A year ago, she said she was paying $55 a month. Now, the complex has removed its cable service but raised the cost to $75 a month for "faster internet," she said.
Rent went up $100 a month last January and Jones is living on a fixed income from Social Security as a retiree.
"It's atrocious what they allow us to live in," she added.
The habitability requirement that Arkansas landlords must follow is the state's version of the Uniform Residential Landlord-Tenant Act.
"They have put a lot in the Legislature that is so watered down that it doesn't do anything," Jones said. "But they did [enact a requirement] to appease us and to say 'we did it finally.' When you fight, they say 'but you've got this,' and it doesn't feel good."
Neighbors and friends of hers are afraid to call code enforcement because they have seen others get evicted after voicing their concerns about living conditions.
"Even if they did show up, you get evicted as soon as they find out that you've called code enforcement," Jones said. "So then, instead of being in trouble with getting something fixed, now we're in trouble because we're out of a place to live. We are homeless."
Sarah Willard, a resident at Pine Forest Apartments in Maumelle, said she moved into an apartment that was 90 degrees because the wall air conditioner units weren't working.
Willard and her roommate ended up having to buy their own air conditioning units.
"My roommate has two kids and we were sweating," she said. "I took a cold shower one day but I got out and I was still hot. It made the kids sick."
Maintenance at the complex has not fixed the stove, so Willard can't cook many things for the four of them.
"We never know if our oven is turned all the way off," she said. "We have to watch it and make sure it's really shut off."

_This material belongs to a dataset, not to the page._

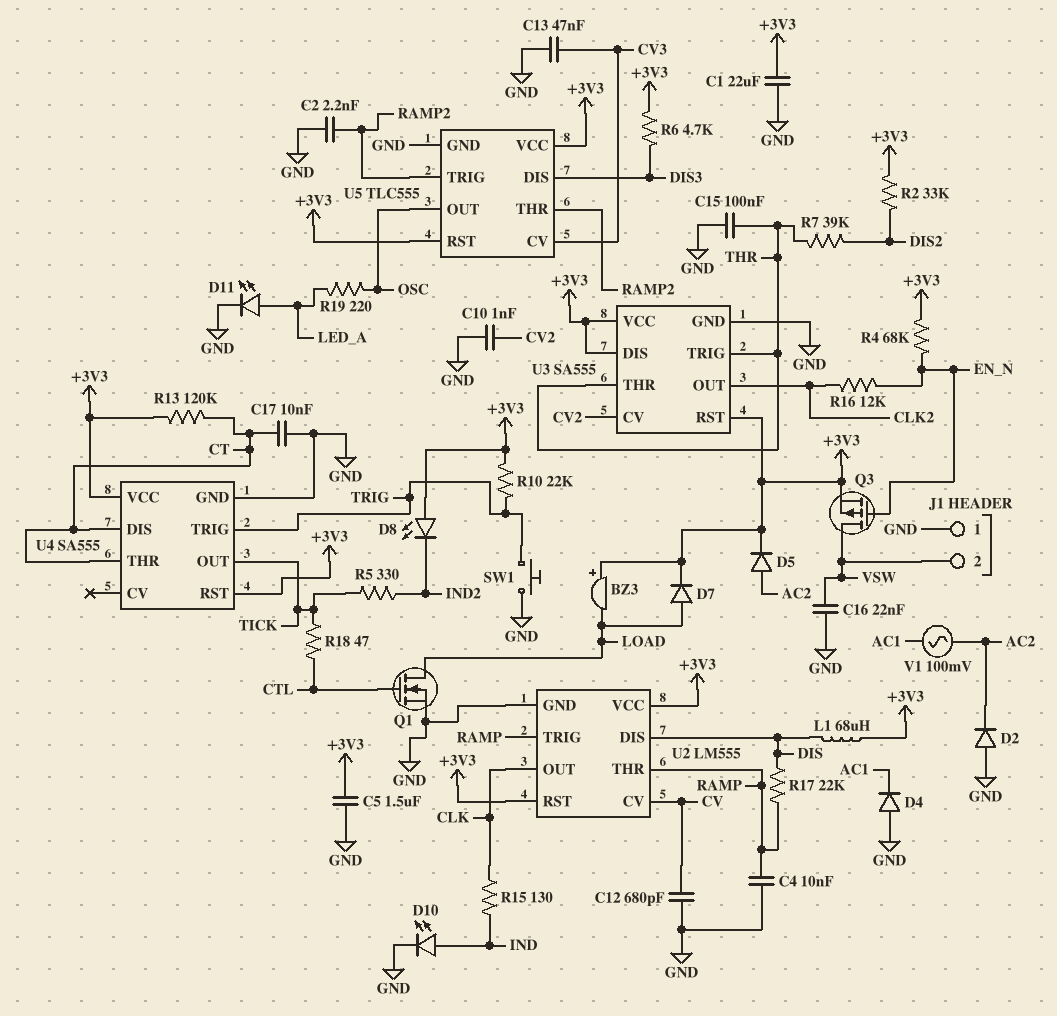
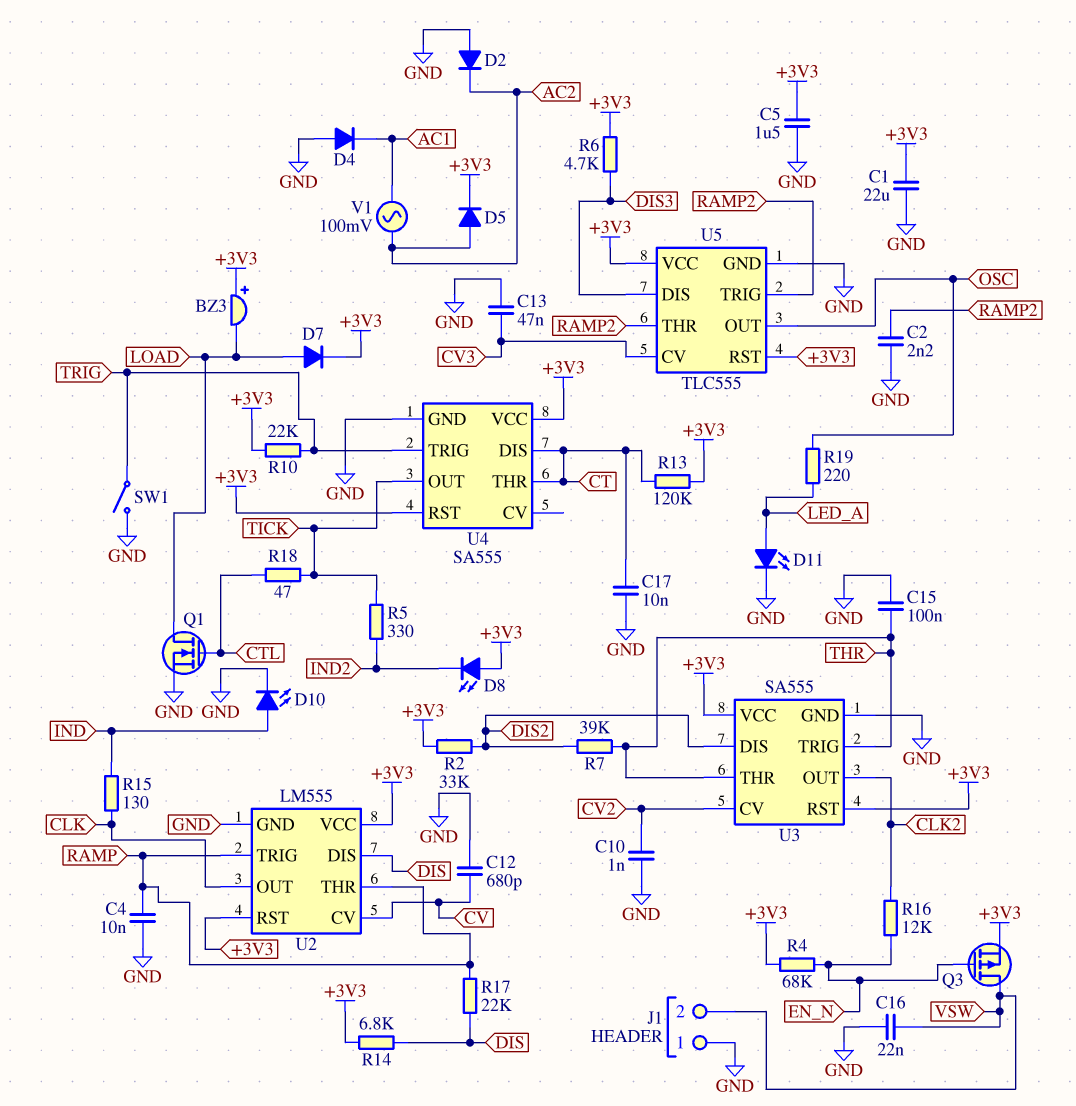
L1: 68uH (+3V3, DIS) -> none
R14: none -> 6.8k (+3V3, DIS)
SW1: button (GND, TRIG) -> switch (GND, TRIG)
U3 pin DIS: +3V3 -> DIS2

Willard said their leasing paperwork was filed four days earlier than she had moved in, so she was charged for time that they were not living there.
"Whoever answered at the office said it would be subtracted the next month, but it wasn't," she said. "We submit maintenance requests and they never do anything."
Sealy, the renters' advocate, said that long term, the only way to win is to have a statewide organization and that's what Arkansas Community Organizations is building.
"We're staying motivated, we can get little victories," he said. "Maybe it'll lead to a ballot issue."
CORRECTION: A previous version of this article misspelled the last name of Neil Sealy, a member of the Arkansas Community Institute staff.